General Atomics a changé la donne en entraînant trois modèles d’intelligence artificielle sur des dizaines d’années de données expérimentales. Baptisés EFIT (équilibre du plasma), CAKE (frontière du plasma) et ION ORB (densité thermique des ions qui s’échappent), ils tournent sur les processeurs graphiques de Nvidia et délivrent des prédictions aussi précises que les simulations physiques traditionnelles, mais en un temps record. L’entraînement a nécessité les supercalculateurs Polaris et Perlmutter, deux mastodontes du calcul scientifique américain.
« La capacité d’explorer virtuellement des scénarios à travers ce jumeau numérique interactif change la donne », explique Raffi Nazikian, responsable scientifique des données sur la fusion chez General Atomics. « En travaillant avec Nvidia, nous pouvons désormais tester, affiner et vérifier nos idées à une vitesse supérieure de plusieurs ordres de grandeur, accélérant ainsi le chemin vers une énergie de fusion pratique ».
Un laboratoire virtuel pour 700 chercheurs internationaux
Le jumeau numérique reproduit fidèlement le réacteur DIII-D, installation nationale de fusion du département américain de l’Énergie exploitée par General Atomics. Construit sur la plateforme Nvidia Omniverse et alimenté par des serveurs Nvidia RTX PRO et Nvidia DGX Spark, cet environnement virtuel combine en temps réel données des capteurs, simulations physiques, modèles d’ingénierie et algorithmes d’IA.
Synchronisé avec le réacteur physique, le jumeau permet à une communauté internationale de 700 scientifiques issus d’une centaine d’organisations d’expérimenter sans danger. Les chercheurs peuvent pousser les paramètres jusqu’à des niveaux susceptibles d’endommager le réacteur réel, tester des configurations de contrôle inédites et affiner leurs théories avant de passer à l’expérimentation concrète. Une liberté d’action inédite dans un domaine où chaque manipulation coûte cher et comporte des risques.
Quand l’informatique rattrape la physique
La fusion nucléaire promet depuis cinquante ans une énergie quasi illimitée et propre, mais elle reste prisonnière d’obstacles techniques considérables. Maintenir le plasma stable suffisamment longtemps et prédire son comportement assez rapidement pour piloter un réacteur en temps réel constituent les deux défis majeurs qui freinent son développement commercial.
L’approche numérique développée par Nvidia et General Atomics modifie profondément la manière de conduire la recherche. La fusion n’est plus seulement une affaire de physique fondamentale : elle devient aussi un champ d’application privilégié pour l’intelligence artificielle et les algorithmes d’optimisation.
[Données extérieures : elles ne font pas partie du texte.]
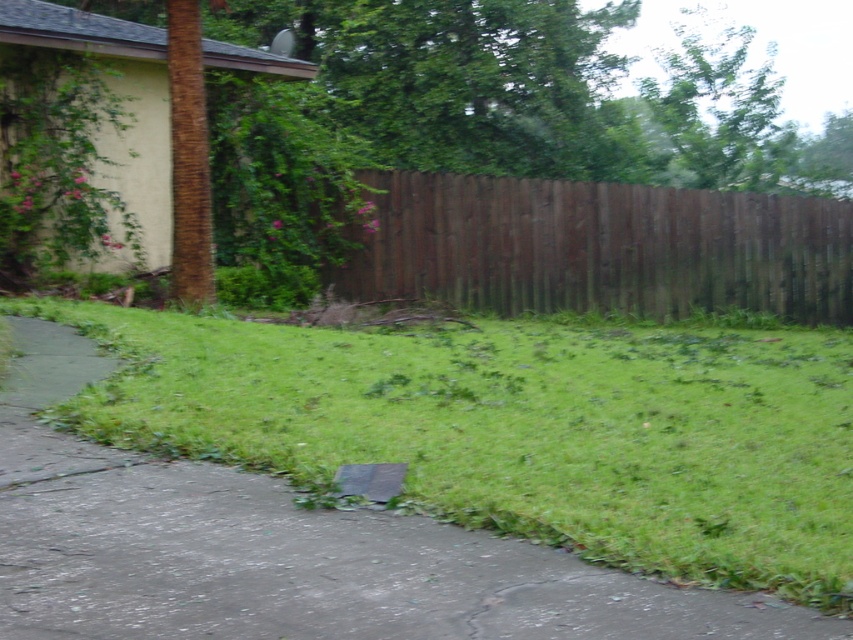
You are a gardener who wants to plant a new row of flowers along the edge of the driveway. You have two options for locations based on the available space. Which location would allow for a wider planting area between the green grass at lower left and the brown wood fence at center?

The brown wood fence at center has a wider space compared to the green grass at lower left, so planting along the brown wood fence at center would allow for a wider planting area.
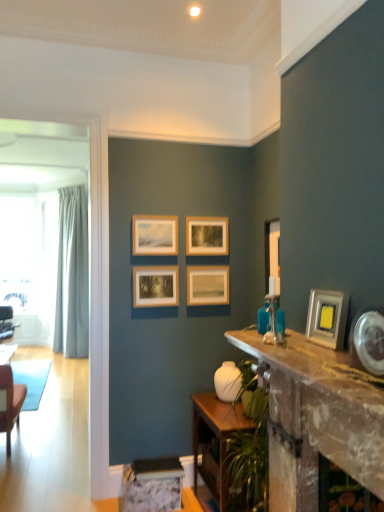
What do you see at coordinates (72, 275) in the screenshot? The height and width of the screenshot is (512, 384). I see `light blue fabric curtain at left` at bounding box center [72, 275].

At what (x,y) coordinates should I click in order to perform the action: click on wooden picture frame at upper center, acting as the sixth picture frame starting from the front. Please return your answer as a coordinate pair (x, y). This screenshot has width=384, height=512. Looking at the image, I should click on (206, 236).

What do you see at coordinates (6, 323) in the screenshot? I see `matte black chair at left` at bounding box center [6, 323].

At what (x,y) coordinates should I click in order to perform the action: click on metallic silver picture frame at right, the 6th picture frame from the back. Please return your answer as a coordinate pair (x, y). Looking at the image, I should click on (327, 318).

Considering the sizes of rustic wooden table at center, the 2th table positioned from the bottom, and white glossy vase at center in the image, is rustic wooden table at center, the 2th table positioned from the bottom, bigger or smaller than white glossy vase at center?

In the image, rustic wooden table at center, the 2th table positioned from the bottom, appears to be larger than white glossy vase at center.

Which object is closer to the camera taking this photo, rustic wooden table at center, placed as the second table when sorted from back to front, or white glossy vase at center?

rustic wooden table at center, placed as the second table when sorted from back to front, is closer to the camera.

Which point is more forward, [298,447] or [226,366]?

The point [298,447] is closer to the camera.

Identify the location of the 2nd table to the right of the white glossy vase at center, starting your count from the anchor. (316, 418).

Is matte black chair at left inside the boundaries of white glossy vase at center, or outside?

matte black chair at left is located beyond the bounds of white glossy vase at center.

Is matte black chair at left oriented towards white glossy vase at center?

Yes, matte black chair at left is turned towards white glossy vase at center.

Considering the relative sizes of matte black chair at left and white glossy vase at center in the image provided, is matte black chair at left wider than white glossy vase at center?

Yes.

From the image's perspective, which object appears higher, matte black chair at left or white glossy vase at center?

white glossy vase at center, from the image's perspective.

Is metallic silver picture frame at right, the 6th picture frame from the back, facing towards matte black chair at left?

No, metallic silver picture frame at right, the 6th picture frame from the back, is not facing towards matte black chair at left.

Is metallic silver picture frame at right, the 6th picture frame from the back, far from matte black chair at left?

Yes, metallic silver picture frame at right, the 6th picture frame from the back, is far from matte black chair at left.

From the picture: From the image's perspective, is metallic silver picture frame at right, positioned as the 1th picture frame in front-to-back order, above matte black chair at left?

Indeed, from the image's perspective, metallic silver picture frame at right, positioned as the 1th picture frame in front-to-back order, is shown above matte black chair at left.

Based on the photo, is wooden picture frame at upper center, acting as the sixth picture frame starting from the front, behind rustic wooden table at center, which is the 1th table from top to bottom?

Yes, wooden picture frame at upper center, acting as the sixth picture frame starting from the front, is further from the viewer.

Which is behind, point (211, 239) or point (337, 449)?

Positioned behind is point (211, 239).

Considering the relative sizes of wooden picture frame at upper center, acting as the sixth picture frame starting from the front, and rustic wooden table at center, the 2th table positioned from the bottom, in the image provided, is wooden picture frame at upper center, acting as the sixth picture frame starting from the front, shorter than rustic wooden table at center, the 2th table positioned from the bottom,?

Correct, wooden picture frame at upper center, acting as the sixth picture frame starting from the front, is not as tall as rustic wooden table at center, the 2th table positioned from the bottom.

Between point (276, 228) and point (71, 350), which one is positioned behind?

The point (71, 350) is farther from the camera.

Is white glossy picture frame at right, which ranks as the second picture frame in front-to-back order, directly adjacent to light blue fabric curtain at left?

No, white glossy picture frame at right, which ranks as the second picture frame in front-to-back order, is not beside light blue fabric curtain at left.

Can you tell me how much white glossy picture frame at right, which ranks as the second picture frame in front-to-back order, and light blue fabric curtain at left differ in facing direction?

44.9 degrees separate the facing orientations of white glossy picture frame at right, which ranks as the second picture frame in front-to-back order, and light blue fabric curtain at left.

How far apart are white glossy picture frame at right, which ranks as the second picture frame in front-to-back order, and light blue fabric curtain at left?

white glossy picture frame at right, which ranks as the second picture frame in front-to-back order, and light blue fabric curtain at left are 3.42 meters apart from each other.

Does metallic silver picture frame at right, positioned as the 1th picture frame in front-to-back order, turn towards wooden picture frame at center, which ranks as the fourth picture frame in back-to-front order?

No, metallic silver picture frame at right, positioned as the 1th picture frame in front-to-back order, does not turn towards wooden picture frame at center, which ranks as the fourth picture frame in back-to-front order.

Considering the relative sizes of metallic silver picture frame at right, the 6th picture frame from the back, and wooden picture frame at center, the third picture frame from the front, in the image provided, is metallic silver picture frame at right, the 6th picture frame from the back, shorter than wooden picture frame at center, the third picture frame from the front,?

Indeed, metallic silver picture frame at right, the 6th picture frame from the back, has a lesser height compared to wooden picture frame at center, the third picture frame from the front.

From the picture: Measure the distance from metallic silver picture frame at right, the 6th picture frame from the back, to wooden picture frame at center, the third picture frame from the front.

5.17 feet.

You are a GUI agent. You are given a task and a screenshot of the screen. Output one action in this format:
    pyautogui.click(x=<x>, y=<y>)
    Task: Click on the picture frame that is the 2nd one when counting forward from the wooden picture frame at center, the third picture frame from the front
    
    Given the screenshot: What is the action you would take?
    pyautogui.click(x=327, y=318)

Considering the relative sizes of matte black chair at left and rustic wooden table at center, placed as the second table when sorted from back to front, in the image provided, is matte black chair at left smaller than rustic wooden table at center, placed as the second table when sorted from back to front,?

Indeed, matte black chair at left has a smaller size compared to rustic wooden table at center, placed as the second table when sorted from back to front.

From the image's perspective, between matte black chair at left and rustic wooden table at center, which ranks as the 1th table in front-to-back order, who is located below?

matte black chair at left.

Which of these two, matte black chair at left or rustic wooden table at center, the 2th table positioned from the bottom, is wider?

matte black chair at left is wider.

Where is `table that is above the white glossy vase at center (from a real-world perspective)`? The image size is (384, 512). table that is above the white glossy vase at center (from a real-world perspective) is located at coordinates (316, 418).

Where is `chair below the white glossy vase at center (from the image's perspective)`? The image size is (384, 512). chair below the white glossy vase at center (from the image's perspective) is located at coordinates (6, 323).

When comparing their distances from wooden picture frame at center, arranged as the second picture frame when viewed from the back, does matte black chair at left or white glossy picture frame at right, which ranks as the second picture frame in front-to-back order, seem further?

The object further to wooden picture frame at center, arranged as the second picture frame when viewed from the back, is matte black chair at left.

When comparing their distances from wooden picture frame at upper center, which is the third picture frame from back to front, does wooden picture frame at center, the third picture frame from the front, or wooden picture frame at upper center, which is the first picture frame from back to front, seem further?

wooden picture frame at upper center, which is the first picture frame from back to front, is positioned further to the anchor wooden picture frame at upper center, which is the third picture frame from back to front.

From the image, which object appears to be nearer to rustic wooden table at center, the 2th table positioned from the bottom, metallic silver picture frame at right, positioned as the 1th picture frame in front-to-back order, or wooden table at lower center, which is the first table in bottom-to-top order?

metallic silver picture frame at right, positioned as the 1th picture frame in front-to-back order, is closer to rustic wooden table at center, the 2th table positioned from the bottom.

Which object lies further to the anchor point white glossy vase at center, metallic silver picture frame at right, positioned as the 1th picture frame in front-to-back order, or rustic wooden table at center, the 2th table positioned from the bottom?

metallic silver picture frame at right, positioned as the 1th picture frame in front-to-back order, is further to white glossy vase at center.

Estimate the real-world distances between objects in this image. Which object is further from light blue fabric curtain at left, rustic wooden table at center, which ranks as the 1th table in front-to-back order, or metallic silver picture frame at right, the 6th picture frame from the back?

metallic silver picture frame at right, the 6th picture frame from the back, is further to light blue fabric curtain at left.

Which object lies nearer to the anchor point wooden picture frame at center, which ranks as the fourth picture frame in back-to-front order, wooden picture frame at upper center, acting as the sixth picture frame starting from the front, or wooden table at lower center, which is counted as the 1th table, starting from the back?

Based on the image, wooden picture frame at upper center, acting as the sixth picture frame starting from the front, appears to be nearer to wooden picture frame at center, which ranks as the fourth picture frame in back-to-front order.

Based on their spatial positions, is wooden picture frame at upper center, the fourth picture frame in the front-to-back sequence, or matte black chair at left further from wooden picture frame at upper center, which is the first picture frame from back to front?

matte black chair at left.

Estimate the real-world distances between objects in this image. Which object is closer to light blue fabric curtain at left, white glossy picture frame at right, which ranks as the second picture frame in front-to-back order, or metallic silver picture frame at right, positioned as the 1th picture frame in front-to-back order?

Based on the image, white glossy picture frame at right, which ranks as the second picture frame in front-to-back order, appears to be nearer to light blue fabric curtain at left.

Image resolution: width=384 pixels, height=512 pixels. Identify the location of picture frame between wooden picture frame at center, which ranks as the fourth picture frame in back-to-front order, and wooden picture frame at center, arranged as the second picture frame when viewed from the back. (206, 236).

The image size is (384, 512). What are the coordinates of `table positioned between rustic wooden table at center, placed as the second table when sorted from back to front, and wooden picture frame at center, the third picture frame from the front, from near to far` in the screenshot? It's located at click(x=215, y=439).

I want to click on table located between rustic wooden table at center, placed as the second table when sorted from back to front, and light blue fabric curtain at left in the depth direction, so click(215, 439).

You are a GUI agent. You are given a task and a screenshot of the screen. Output one action in this format:
    pyautogui.click(x=<x>, y=<y>)
    Task: Click on the curtain positioned between wooden picture frame at center, arranged as the second picture frame when viewed from the back, and matte black chair at left from near to far
    The width and height of the screenshot is (384, 512).
    Given the screenshot: What is the action you would take?
    pos(72,275)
En transformant des semaines d’attente en réponses interactives quasi instantanées, le jumeau numérique agit comme un véritable accélérateur de recherche.
Une promesse énergétique qui se rapproche
L’initiative intervient alors que plusieurs projets de fusion dans le monde franchissent des étapes décisives.
ITER en France avance malgré les retards, tandis que des startups privées comme Commonwealth Fusion Systems ou TAE Technologies multiplient les levées de fonds et les annonces. L’intégration de l’IA dans les processus de recherche pourrait bien être le catalyseur qui manquait pour passer du stade expérimental à une production d’énergie viable économiquement.
Reste que personne ne prédit une commercialisation imminente. Les scientifiques eux-mêmes parlent encore d’horizons situés dans les années 2030 ou 2040. Mais l’outil développé par Nvidia et General Atomics change au moins une chose, la vitesse à laquelle les hypothèses peuvent être testées et validées. Dans une course scientifique où chaque année compte, gagner quelques semaines par simulation n’est pas anodin. Pour les acteurs de la transition énergétique qui scrutent l’avancée de la fusion, ce type d’innovation dessine peut-être le début d’une accélération décisive.